Still, the coronavirus that lingered in her body underwent 13 genetic changes related to its crucial spike protein, along with at least 19 other genetic shifts elsewhere that could change the behavior of the virus.
The new findings raise the specter that HIV/AIDS — a 40-year-old scourge that has killed 32 million worldwide — could complicate efforts to eradicate a COVID-19 pandemic that has killed more than 3.5 million in less than a year and a half.
Until the South African patient, there has been little evidence to suggest that HIV-infected people could complicate the pandemic’s trajectory. HIV-positive people were not known to be more likely to become infected with the coronavirus. And research had suggested they did not suffer worse medical consequences of COVID-19.
But if her case turns out to be typical, that picture could change: HIV patients whose infections are not controlled with medication could "become a factory of variants for the whole world," said Tulio de Oliveira, a geneticist at the University of KwaZulu-Natal in Durban, who led the new research.
Worldwide, roughly 8 million people are thought to be infected with HIV but unaware of their status. An additional 1.7 million are on antiretroviral medications that aren't working well.
The prospect that close to 10 million patients’ uncontrolled HIV could spawn new coronavirus variants has wide-ranging implications.
“This is a syndemic,” said Dr. Jonathan Li, using a term that describes the confluence of two epidemics with the potential to worsen outcomes for both.
An infectious disease specialist at Brigham & Women's Hospital in Boston, Li was one of the first to document the proliferation of significant coronavirus mutations in a single immunocompromised patient who could not clear his coronavirus infection for more than five months and succumbed to COVID-19 last summer. His case put doctors on notice that such patients might be powerful incubators of viral variants.

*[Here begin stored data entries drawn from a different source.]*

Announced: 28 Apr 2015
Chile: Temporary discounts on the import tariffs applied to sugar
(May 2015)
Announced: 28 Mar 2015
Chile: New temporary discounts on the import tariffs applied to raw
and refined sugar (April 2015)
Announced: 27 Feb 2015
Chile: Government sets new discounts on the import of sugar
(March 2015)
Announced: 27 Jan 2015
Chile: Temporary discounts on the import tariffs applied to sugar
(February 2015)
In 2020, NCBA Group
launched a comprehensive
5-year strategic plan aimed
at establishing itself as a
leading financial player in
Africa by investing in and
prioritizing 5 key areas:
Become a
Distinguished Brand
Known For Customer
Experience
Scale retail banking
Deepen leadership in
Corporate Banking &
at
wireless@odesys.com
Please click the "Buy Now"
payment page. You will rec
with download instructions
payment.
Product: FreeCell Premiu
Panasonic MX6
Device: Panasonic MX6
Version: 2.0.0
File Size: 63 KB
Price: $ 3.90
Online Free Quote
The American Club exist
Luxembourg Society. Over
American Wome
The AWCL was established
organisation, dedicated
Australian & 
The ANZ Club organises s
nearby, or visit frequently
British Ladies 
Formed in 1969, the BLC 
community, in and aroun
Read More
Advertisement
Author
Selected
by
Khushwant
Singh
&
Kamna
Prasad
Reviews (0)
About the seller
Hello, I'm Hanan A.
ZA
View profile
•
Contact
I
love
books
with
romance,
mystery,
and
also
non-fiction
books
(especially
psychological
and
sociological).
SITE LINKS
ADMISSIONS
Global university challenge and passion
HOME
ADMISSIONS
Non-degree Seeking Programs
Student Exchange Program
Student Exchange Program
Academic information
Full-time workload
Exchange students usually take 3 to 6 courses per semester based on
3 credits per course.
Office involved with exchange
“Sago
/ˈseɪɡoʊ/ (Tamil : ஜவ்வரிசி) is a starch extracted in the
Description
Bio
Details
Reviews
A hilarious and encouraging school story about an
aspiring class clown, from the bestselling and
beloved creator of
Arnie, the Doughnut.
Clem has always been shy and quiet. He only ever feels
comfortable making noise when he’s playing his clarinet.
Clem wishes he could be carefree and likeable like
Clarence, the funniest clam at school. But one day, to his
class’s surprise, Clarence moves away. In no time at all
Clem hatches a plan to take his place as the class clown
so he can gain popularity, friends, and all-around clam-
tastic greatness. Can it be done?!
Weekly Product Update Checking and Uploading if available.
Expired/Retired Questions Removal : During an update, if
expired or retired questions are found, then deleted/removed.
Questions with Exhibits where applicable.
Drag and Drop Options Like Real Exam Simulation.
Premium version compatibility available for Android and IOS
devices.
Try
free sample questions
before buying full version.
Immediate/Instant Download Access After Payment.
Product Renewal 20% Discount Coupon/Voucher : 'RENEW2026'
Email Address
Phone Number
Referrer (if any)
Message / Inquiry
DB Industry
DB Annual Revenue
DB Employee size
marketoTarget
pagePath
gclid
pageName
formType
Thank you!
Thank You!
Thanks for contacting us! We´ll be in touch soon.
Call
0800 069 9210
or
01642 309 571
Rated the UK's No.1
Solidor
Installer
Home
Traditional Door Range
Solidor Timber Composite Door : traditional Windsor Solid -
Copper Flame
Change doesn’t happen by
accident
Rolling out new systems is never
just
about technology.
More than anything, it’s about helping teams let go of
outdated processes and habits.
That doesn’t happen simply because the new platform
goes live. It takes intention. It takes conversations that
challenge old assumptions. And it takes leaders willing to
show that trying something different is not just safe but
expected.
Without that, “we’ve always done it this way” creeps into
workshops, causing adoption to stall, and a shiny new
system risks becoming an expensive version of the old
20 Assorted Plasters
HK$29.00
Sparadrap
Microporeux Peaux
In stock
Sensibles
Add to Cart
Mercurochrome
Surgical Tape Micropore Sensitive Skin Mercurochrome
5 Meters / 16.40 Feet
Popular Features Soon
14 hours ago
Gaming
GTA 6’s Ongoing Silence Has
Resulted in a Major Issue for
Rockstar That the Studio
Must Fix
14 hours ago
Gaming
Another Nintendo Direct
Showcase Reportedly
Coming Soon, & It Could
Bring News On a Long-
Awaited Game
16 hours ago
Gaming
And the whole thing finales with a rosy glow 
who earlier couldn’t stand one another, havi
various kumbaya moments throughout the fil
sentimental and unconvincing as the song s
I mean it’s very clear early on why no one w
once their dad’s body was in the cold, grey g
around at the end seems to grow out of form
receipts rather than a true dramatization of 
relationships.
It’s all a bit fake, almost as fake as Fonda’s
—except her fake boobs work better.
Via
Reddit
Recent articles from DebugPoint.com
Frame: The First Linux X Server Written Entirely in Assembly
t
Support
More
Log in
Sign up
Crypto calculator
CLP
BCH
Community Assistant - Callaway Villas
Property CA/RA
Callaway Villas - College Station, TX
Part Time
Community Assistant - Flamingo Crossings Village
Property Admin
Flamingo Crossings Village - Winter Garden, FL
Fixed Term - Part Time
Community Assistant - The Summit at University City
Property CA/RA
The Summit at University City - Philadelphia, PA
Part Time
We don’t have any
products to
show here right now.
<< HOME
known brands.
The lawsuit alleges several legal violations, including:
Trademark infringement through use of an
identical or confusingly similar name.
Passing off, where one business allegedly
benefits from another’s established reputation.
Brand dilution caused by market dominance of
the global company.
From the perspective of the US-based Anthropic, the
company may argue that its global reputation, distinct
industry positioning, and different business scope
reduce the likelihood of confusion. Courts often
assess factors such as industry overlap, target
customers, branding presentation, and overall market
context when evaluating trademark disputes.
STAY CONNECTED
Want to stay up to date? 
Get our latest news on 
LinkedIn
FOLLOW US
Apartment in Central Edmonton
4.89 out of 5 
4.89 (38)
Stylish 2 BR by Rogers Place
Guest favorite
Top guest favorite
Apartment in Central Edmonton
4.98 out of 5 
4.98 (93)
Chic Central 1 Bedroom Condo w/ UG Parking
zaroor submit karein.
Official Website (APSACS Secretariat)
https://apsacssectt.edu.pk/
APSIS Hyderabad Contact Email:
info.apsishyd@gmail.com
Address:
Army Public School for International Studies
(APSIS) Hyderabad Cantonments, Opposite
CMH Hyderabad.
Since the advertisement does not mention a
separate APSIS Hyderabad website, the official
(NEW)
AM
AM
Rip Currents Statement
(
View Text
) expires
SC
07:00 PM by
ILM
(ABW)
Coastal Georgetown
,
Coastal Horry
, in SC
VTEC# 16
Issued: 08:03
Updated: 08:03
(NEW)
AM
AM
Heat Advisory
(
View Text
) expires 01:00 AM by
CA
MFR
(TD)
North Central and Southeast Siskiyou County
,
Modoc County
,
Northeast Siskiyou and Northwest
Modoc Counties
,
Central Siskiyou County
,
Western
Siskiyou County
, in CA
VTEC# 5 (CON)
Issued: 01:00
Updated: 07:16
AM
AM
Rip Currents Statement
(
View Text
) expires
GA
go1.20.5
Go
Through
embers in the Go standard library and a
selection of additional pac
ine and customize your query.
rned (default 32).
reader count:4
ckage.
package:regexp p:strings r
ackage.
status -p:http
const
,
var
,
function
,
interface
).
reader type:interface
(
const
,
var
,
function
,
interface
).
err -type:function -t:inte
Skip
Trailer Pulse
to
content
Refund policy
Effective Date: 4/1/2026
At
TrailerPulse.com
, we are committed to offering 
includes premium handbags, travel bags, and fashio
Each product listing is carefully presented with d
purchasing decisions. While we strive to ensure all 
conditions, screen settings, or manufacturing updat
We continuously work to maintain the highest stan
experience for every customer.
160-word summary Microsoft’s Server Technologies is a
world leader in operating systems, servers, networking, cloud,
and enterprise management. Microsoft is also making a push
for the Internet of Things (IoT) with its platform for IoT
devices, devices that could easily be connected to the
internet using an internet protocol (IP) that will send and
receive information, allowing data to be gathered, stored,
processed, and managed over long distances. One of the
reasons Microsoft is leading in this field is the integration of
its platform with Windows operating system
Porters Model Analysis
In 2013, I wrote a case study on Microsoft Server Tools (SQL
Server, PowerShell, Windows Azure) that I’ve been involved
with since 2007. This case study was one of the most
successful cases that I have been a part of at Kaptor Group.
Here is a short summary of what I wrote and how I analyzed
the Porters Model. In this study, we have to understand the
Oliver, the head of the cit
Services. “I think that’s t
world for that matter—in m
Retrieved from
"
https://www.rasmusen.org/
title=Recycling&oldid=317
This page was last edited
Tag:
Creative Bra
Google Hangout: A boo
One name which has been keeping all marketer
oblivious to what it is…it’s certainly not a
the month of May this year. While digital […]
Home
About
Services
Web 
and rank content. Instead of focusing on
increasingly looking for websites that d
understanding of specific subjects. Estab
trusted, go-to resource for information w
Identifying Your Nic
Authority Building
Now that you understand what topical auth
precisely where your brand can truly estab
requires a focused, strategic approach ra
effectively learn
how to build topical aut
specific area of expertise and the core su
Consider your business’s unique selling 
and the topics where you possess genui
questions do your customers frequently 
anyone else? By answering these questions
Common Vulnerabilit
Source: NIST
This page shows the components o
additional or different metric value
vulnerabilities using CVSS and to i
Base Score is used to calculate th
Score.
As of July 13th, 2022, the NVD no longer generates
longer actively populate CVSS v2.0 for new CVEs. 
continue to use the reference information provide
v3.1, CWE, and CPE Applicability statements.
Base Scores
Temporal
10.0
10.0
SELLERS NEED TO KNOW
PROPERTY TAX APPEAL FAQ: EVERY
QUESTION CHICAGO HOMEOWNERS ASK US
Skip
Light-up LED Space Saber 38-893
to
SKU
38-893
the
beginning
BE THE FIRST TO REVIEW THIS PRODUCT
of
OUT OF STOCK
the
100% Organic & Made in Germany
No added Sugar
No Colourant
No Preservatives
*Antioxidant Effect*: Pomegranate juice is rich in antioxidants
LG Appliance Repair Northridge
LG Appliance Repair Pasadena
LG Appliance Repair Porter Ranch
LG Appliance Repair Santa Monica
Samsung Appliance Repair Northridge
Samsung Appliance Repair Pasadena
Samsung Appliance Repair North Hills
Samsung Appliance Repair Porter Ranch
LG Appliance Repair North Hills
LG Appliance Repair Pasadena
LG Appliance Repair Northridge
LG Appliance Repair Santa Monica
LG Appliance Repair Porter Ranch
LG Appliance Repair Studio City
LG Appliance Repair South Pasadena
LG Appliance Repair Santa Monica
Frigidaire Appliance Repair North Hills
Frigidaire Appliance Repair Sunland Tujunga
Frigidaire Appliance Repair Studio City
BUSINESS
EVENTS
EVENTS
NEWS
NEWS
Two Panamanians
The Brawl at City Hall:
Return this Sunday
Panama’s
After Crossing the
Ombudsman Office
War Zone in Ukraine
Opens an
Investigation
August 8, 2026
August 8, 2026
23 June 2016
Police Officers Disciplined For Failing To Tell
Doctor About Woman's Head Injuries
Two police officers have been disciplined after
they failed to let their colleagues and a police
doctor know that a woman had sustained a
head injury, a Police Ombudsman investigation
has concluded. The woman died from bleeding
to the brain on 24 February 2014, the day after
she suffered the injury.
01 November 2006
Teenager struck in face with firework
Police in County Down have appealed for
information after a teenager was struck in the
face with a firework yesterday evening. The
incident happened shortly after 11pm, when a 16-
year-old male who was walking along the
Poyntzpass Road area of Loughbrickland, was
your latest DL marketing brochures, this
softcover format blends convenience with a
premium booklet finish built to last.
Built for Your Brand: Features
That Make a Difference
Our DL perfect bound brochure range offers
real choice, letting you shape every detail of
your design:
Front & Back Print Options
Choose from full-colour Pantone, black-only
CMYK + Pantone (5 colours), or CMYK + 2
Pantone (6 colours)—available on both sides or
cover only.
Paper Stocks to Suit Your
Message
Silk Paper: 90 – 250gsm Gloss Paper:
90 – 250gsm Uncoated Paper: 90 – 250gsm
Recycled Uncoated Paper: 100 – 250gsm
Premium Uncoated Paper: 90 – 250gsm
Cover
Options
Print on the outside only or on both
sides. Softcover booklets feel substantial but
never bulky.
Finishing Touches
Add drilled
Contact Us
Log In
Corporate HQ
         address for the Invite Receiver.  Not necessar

Li’s largest patient population is people with HIV. From the time that potentially dangerous coronavirus variants began emerging, he said he’s had his “fingers crossed” that people with HIV would not turn out to be a source of mutations that could make the virus more transmissible or harder to prevent or treat.
“This is one of the first reports that some of my fears may be coming to fruition,” said Li, who was not involved in the new research.
It’s not yet clear whether any of the mutations she harbored spread to other people. But the researchers said it's probably not a coincidence that dangerous new variants have emerged from populations like those in South Africa's KwaZulu Natal province, where more than 1 in 4 adults has HIV.